Exercise instructions:
Below are the records; pull every line that includes "Table".

Entries supplied:
▬▬▬
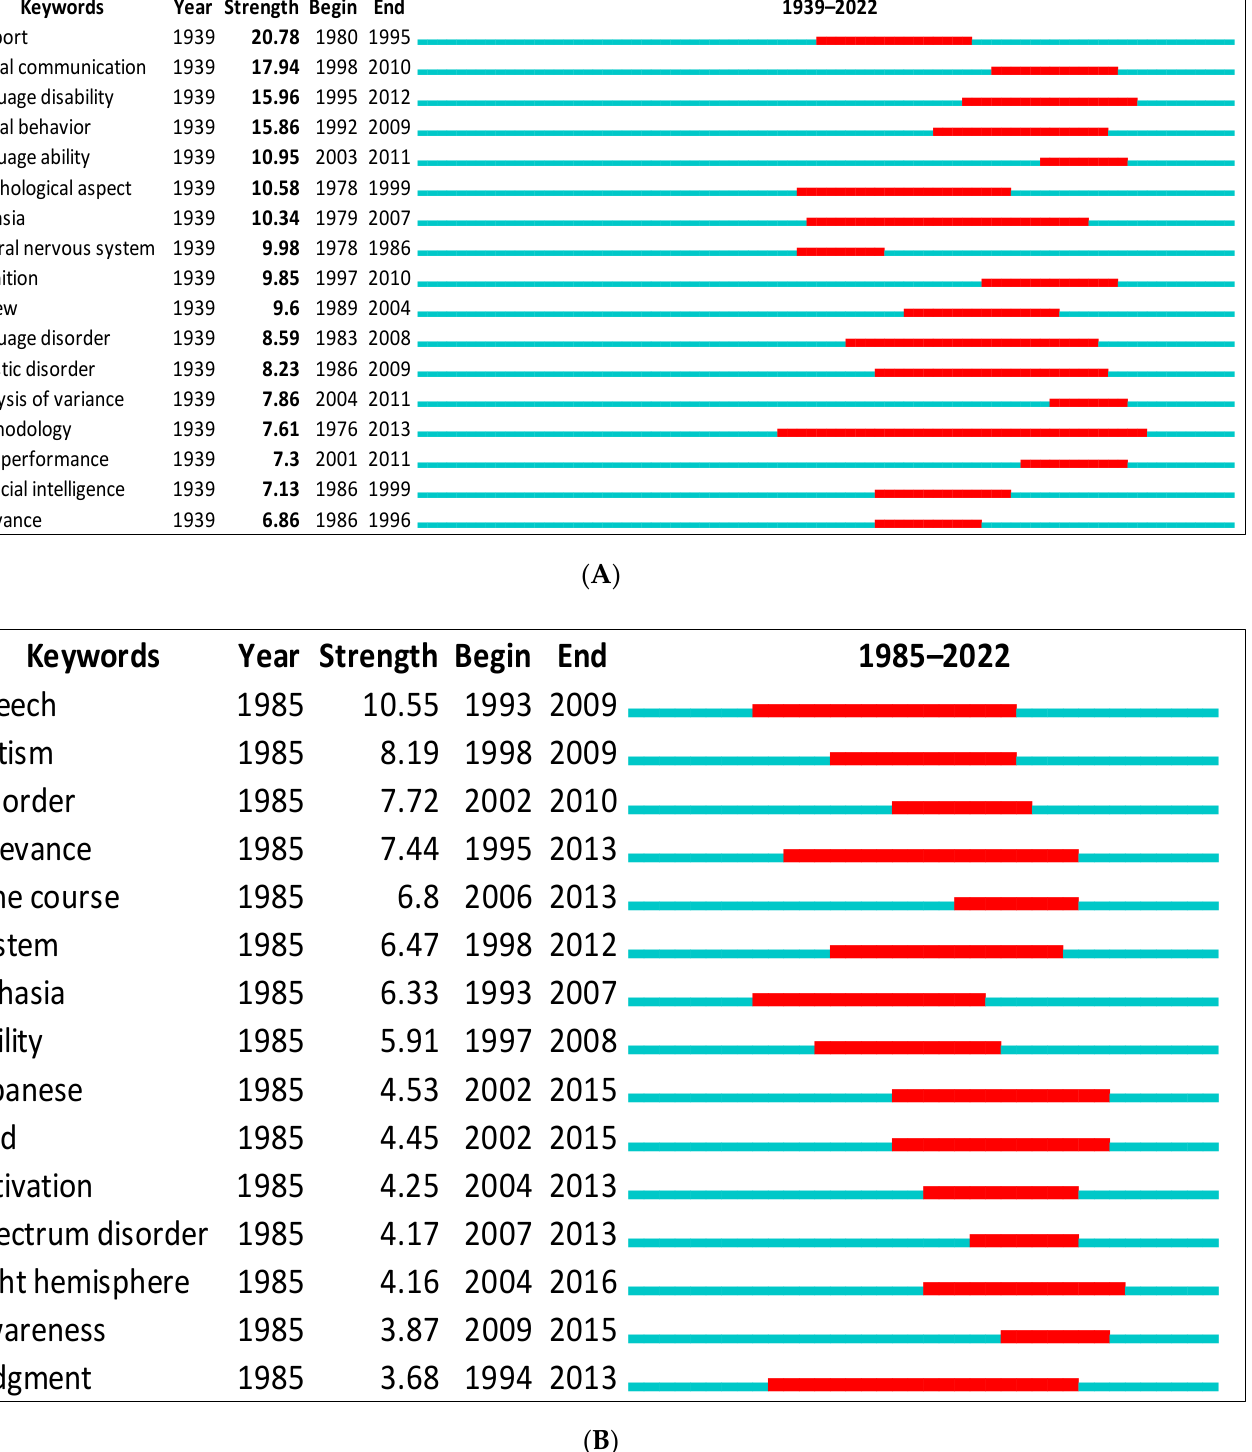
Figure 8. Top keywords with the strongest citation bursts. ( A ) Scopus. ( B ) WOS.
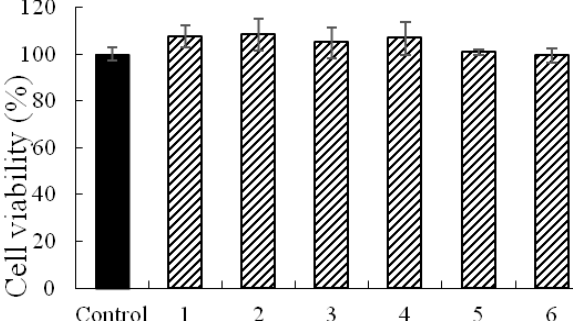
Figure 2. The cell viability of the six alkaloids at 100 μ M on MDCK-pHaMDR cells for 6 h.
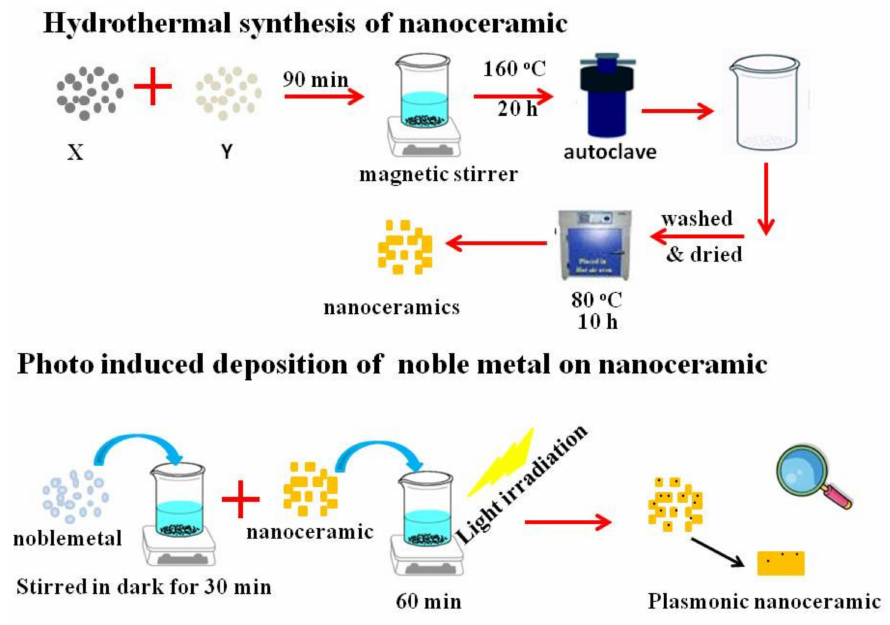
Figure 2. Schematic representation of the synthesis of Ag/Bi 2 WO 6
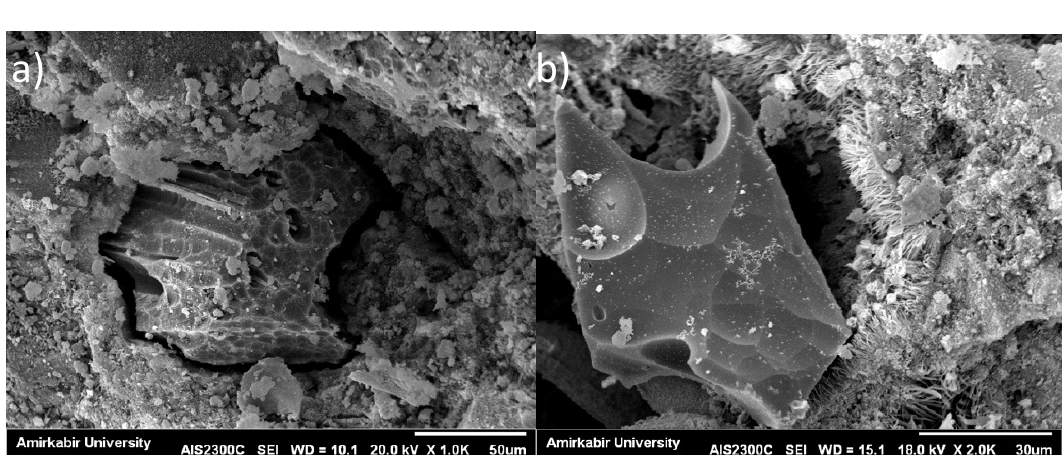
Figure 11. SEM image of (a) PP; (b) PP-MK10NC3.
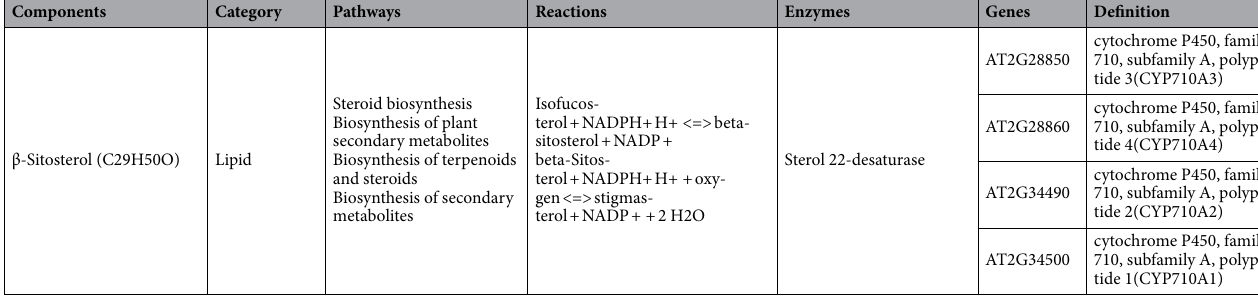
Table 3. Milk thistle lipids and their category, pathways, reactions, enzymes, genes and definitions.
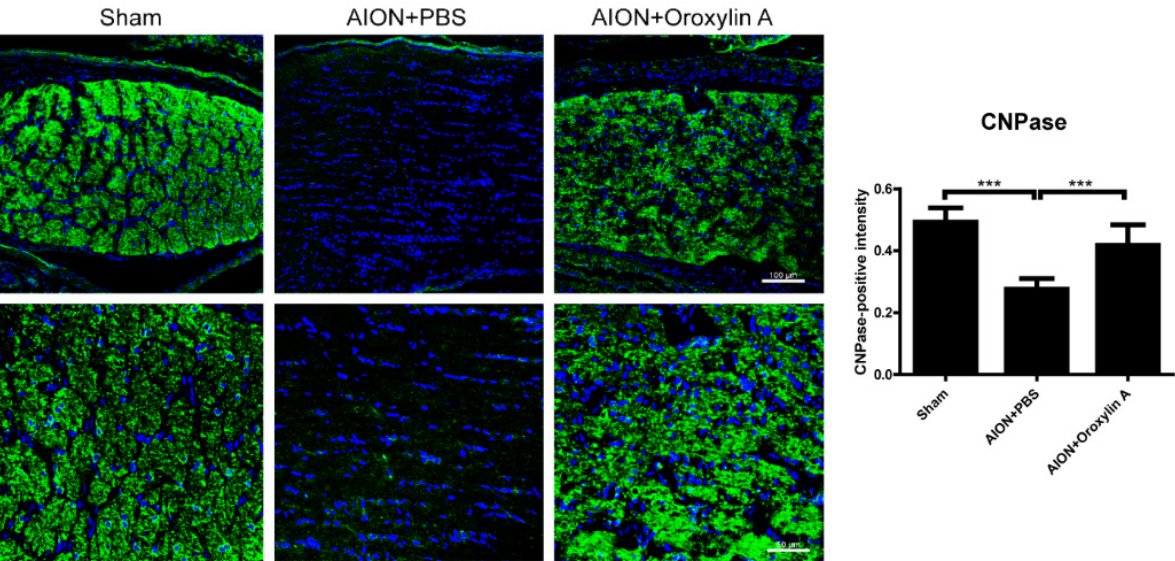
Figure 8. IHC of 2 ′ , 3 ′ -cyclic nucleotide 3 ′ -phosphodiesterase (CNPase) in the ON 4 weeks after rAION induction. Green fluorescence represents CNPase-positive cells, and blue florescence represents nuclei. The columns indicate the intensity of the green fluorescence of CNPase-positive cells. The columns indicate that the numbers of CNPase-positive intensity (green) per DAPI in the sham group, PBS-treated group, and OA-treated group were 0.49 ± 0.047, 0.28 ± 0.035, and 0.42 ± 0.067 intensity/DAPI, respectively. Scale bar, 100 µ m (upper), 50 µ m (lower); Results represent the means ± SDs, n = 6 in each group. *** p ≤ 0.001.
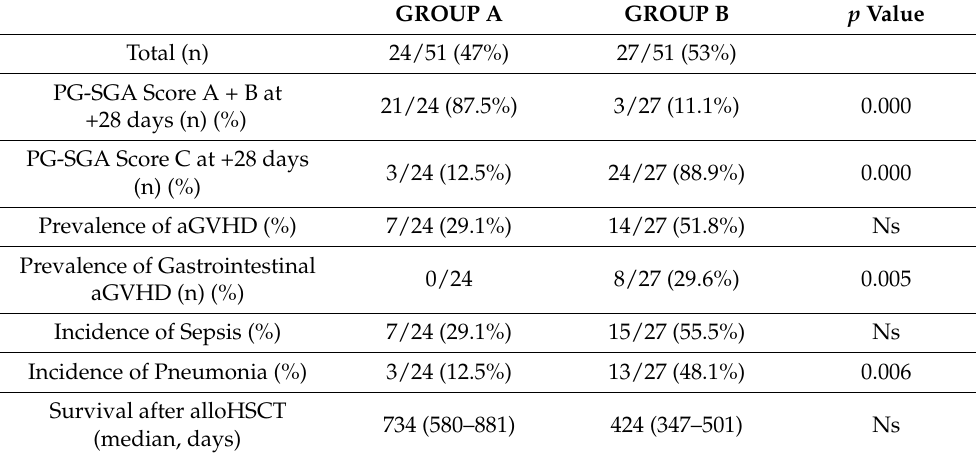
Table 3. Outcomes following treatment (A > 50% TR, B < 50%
▬▬▬
Solution to this exercise:
Table 3. Milk thistle lipids and their category, pathways, reactions, enzymes, genes and definitions.
Table 3. Outcomes following treatment (A > 50% TR, B < 50%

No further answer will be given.